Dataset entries
---+---

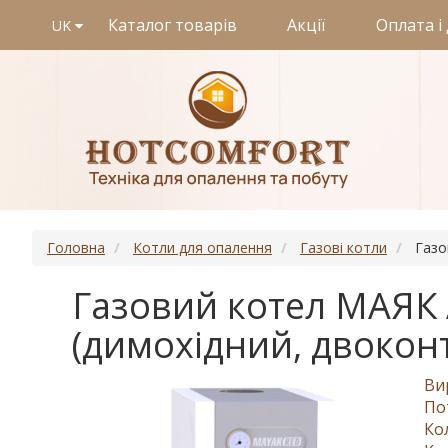
Каталог товарів
Акції
Оплата і
UK
Головна
Котли для опалення
Газові котли
Газо
Газовий котел МАЯК 
(димохідний, двокон
Ви
По
Ко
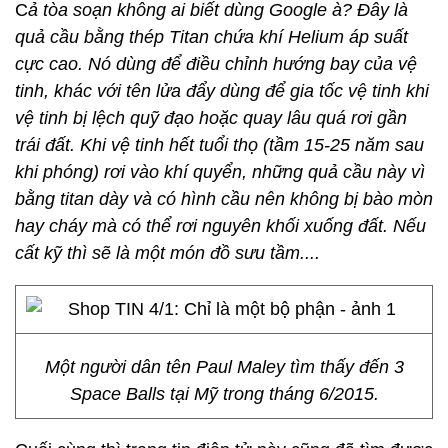
C
ả tòa soạn không ai biết dùng Google à? Đây là
quả cầu bằng thép Titan chứa khí Helium áp suất
cực cao. Nó dùng để điều chỉnh hướng bay của vệ
tinh, khác với tên lửa đẩy dùng để gia tốc vệ tinh khi
vệ tinh bị lệch quỹ đạo hoặc quay lâu quá rơi gần
trái đất. Khi vệ tinh hết tuổi thọ (tầm 15-25 năm sau
khi phóng) rơi vào khí quyển, những quả cầu này vì
bằng titan dày và có hình cầu nên không bị bào mòn
hay cháy mà có thể rơi nguyên khối xuống đất. Nếu
cất kỹ thì sẽ là một món đồ sưu tầm....
Một người dân tên Paul Maley tìm thấy đến 3
Space Balls tại Mỹ trong tháng 6/2015.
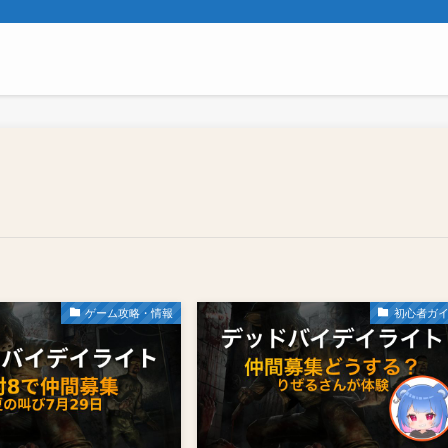
ゲーム攻略・情報
初心者ガ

---+---

Work task:
List every line of the dataset entries that contains the word "không".

Task result:
ả tòa soạn không ai biết dùng Google à? Đây là
bằng titan dày và có hình cầu nên không bị bào mòn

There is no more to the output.